**Reading text**
════

But, beneath the surface, the reality was different. Both proposals had, broadly, been up for national vote previously, and both had failed. This time, the people knew that Switzerland’s much-loved-by-foreigners tax friendly principal companies, finance branches and private tax rulings were dead in the water, thanks to BEPS and related international agreements  pushing for a level playing field for domestic and foreign businesses alike. Meanwhile, persistence with the country’s liberal gun laws would mean exclusion from the EU’s much-prized border control free Schengen Area.

Companies of all stripes will now be subject to the same rate of tax, deductions being given for EU friendly R&Dcosts, patent box and the write-off of hidden reserves. To help cover the expected shortfall in tax revenue, and  pacify the lefter leaning elements of society,  there is to be an increase in social security related taxes. At the same time, residents of Switzerland will have to get used to less freedom to bear arms.

════

**Extracted data**
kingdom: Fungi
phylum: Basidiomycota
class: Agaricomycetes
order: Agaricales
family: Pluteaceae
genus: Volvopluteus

════

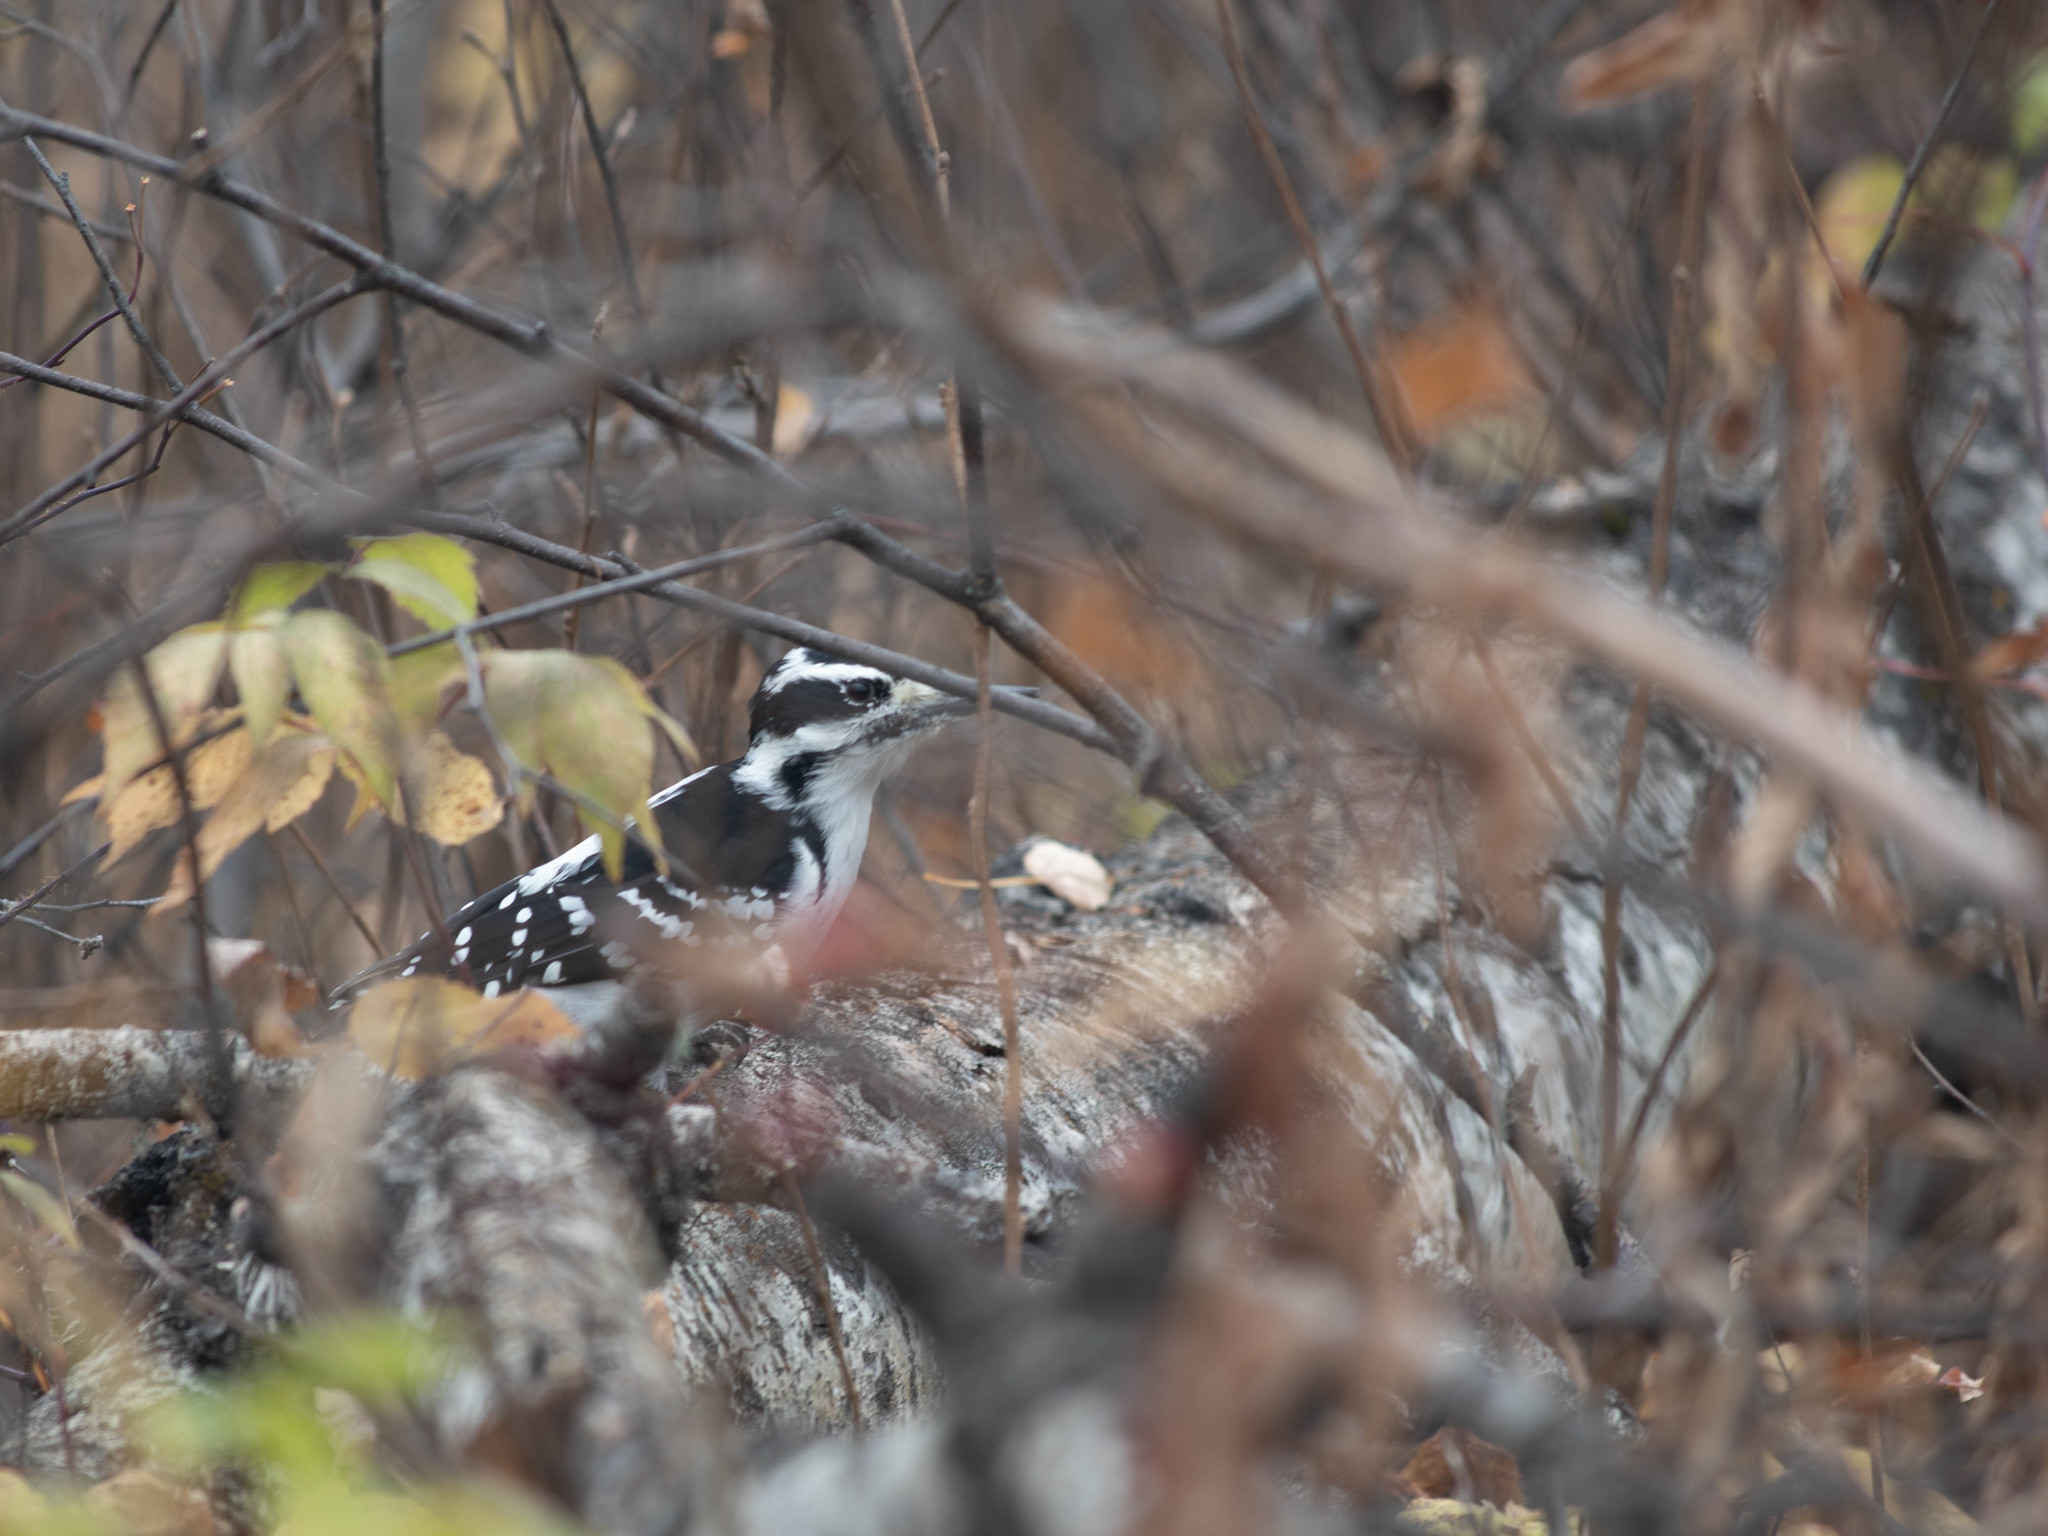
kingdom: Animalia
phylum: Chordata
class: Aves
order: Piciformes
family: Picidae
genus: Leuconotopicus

════

Reproduce word for word the part of the Swiss tax and gun law passage starting with "But, beneath the" and going on through "free Schengen Area.".

But, beneath the surface, the reality was different. Both proposals had, broadly, been up for national vote previously, and both had failed. This time, the people knew that Switzerland’s much-loved-by-foreigners tax friendly principal companies, finance branches and private tax rulings were dead in the water, thanks to BEPS and related international agreements  pushing for a level playing field for domestic and foreign businesses alike. Meanwhile, persistence with the country’s liberal gun laws would mean exclusion from the EU’s much-prized border control free Schengen Area.